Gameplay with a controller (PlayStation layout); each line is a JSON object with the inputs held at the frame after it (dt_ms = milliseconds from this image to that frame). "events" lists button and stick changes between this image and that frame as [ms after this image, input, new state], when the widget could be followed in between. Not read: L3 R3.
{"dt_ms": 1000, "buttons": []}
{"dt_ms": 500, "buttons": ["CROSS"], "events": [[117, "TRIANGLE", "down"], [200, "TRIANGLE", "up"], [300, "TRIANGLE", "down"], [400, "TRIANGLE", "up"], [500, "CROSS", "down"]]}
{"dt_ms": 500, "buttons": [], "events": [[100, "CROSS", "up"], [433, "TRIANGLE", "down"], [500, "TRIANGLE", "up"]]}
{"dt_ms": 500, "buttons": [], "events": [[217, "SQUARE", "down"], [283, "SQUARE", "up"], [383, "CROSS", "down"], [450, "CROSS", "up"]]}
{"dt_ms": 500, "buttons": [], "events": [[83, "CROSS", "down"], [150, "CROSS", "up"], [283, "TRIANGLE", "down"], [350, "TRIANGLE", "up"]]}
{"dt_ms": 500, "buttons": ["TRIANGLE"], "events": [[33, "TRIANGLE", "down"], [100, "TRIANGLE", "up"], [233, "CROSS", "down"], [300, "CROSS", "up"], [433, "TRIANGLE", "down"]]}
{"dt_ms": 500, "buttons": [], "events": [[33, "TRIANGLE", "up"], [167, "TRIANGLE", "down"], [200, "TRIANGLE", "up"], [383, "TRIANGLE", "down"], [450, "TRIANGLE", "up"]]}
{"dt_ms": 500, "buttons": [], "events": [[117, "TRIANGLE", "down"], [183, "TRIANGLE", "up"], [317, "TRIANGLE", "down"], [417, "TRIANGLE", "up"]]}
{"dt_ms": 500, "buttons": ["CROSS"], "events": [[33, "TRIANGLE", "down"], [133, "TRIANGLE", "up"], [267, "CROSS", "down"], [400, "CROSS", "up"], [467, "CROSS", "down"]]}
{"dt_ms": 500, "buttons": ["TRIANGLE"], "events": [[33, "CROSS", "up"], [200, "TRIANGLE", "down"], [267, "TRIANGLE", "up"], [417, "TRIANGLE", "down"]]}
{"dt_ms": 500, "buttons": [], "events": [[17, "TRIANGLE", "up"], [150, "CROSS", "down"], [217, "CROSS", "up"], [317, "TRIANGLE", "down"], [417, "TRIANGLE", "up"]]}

▶ **Requirement**
Each of the entries must be set down exactly, none omitted.

▶ **Output below**
Gameplay with a controller (PlayStation layout); each line is a JSON object with the inputs held at the frame after it (dt_ms = milliseconds from this image to that frame). "events" lists button and stick changes between this image and that frame as [ms after this image, input, new state], when the widget could be followed in between. Not read: L3 R3.
{"dt_ms": 1000, "buttons": []}
{"dt_ms": 500, "buttons": ["CROSS"], "events": [[117, "TRIANGLE", "down"], [200, "TRIANGLE", "up"], [300, "TRIANGLE", "down"], [400, "TRIANGLE", "up"], [500, "CROSS", "down"]]}
{"dt_ms": 500, "buttons": [], "events": [[100, "CROSS", "up"], [433, "TRIANGLE", "down"], [500, "TRIANGLE", "up"]]}
{"dt_ms": 500, "buttons": [], "events": [[217, "SQUARE", "down"], [283, "SQUARE", "up"], [383, "CROSS", "down"], [450, "CROSS", "up"]]}
{"dt_ms": 500, "buttons": [], "events": [[83, "CROSS", "down"], [150, "CROSS", "up"], [283, "TRIANGLE", "down"], [350, "TRIANGLE", "up"]]}
{"dt_ms": 500, "buttons": ["TRIANGLE"], "events": [[33, "TRIANGLE", "down"], [100, "TRIANGLE", "up"], [233, "CROSS", "down"], [300, "CROSS", "up"], [433, "TRIANGLE", "down"]]}
{"dt_ms": 500, "buttons": [], "events": [[33, "TRIANGLE", "up"], [167, "TRIANGLE", "down"], [200, "TRIANGLE", "up"], [383, "TRIANGLE", "down"], [450, "TRIANGLE", "up"]]}
{"dt_ms": 500, "buttons": [], "events": [[117, "TRIANGLE", "down"], [183, "TRIANGLE", "up"], [317, "TRIANGLE", "down"], [417, "TRIANGLE", "up"]]}
{"dt_ms": 500, "buttons": ["CROSS"], "events": [[33, "TRIANGLE", "down"], [133, "TRIANGLE", "up"], [267, "CROSS", "down"], [400, "CROSS", "up"], [467, "CROSS", "down"]]}
{"dt_ms": 500, "buttons": ["TRIANGLE"], "events": [[33, "CROSS", "up"], [200, "TRIANGLE", "down"], [267, "TRIANGLE", "up"], [417, "TRIANGLE", "down"]]}
{"dt_ms": 500, "buttons": [], "events": [[17, "TRIANGLE", "up"], [150, "CROSS", "down"], [217, "CROSS", "up"], [317, "TRIANGLE", "down"], [417, "TRIANGLE", "up"]]}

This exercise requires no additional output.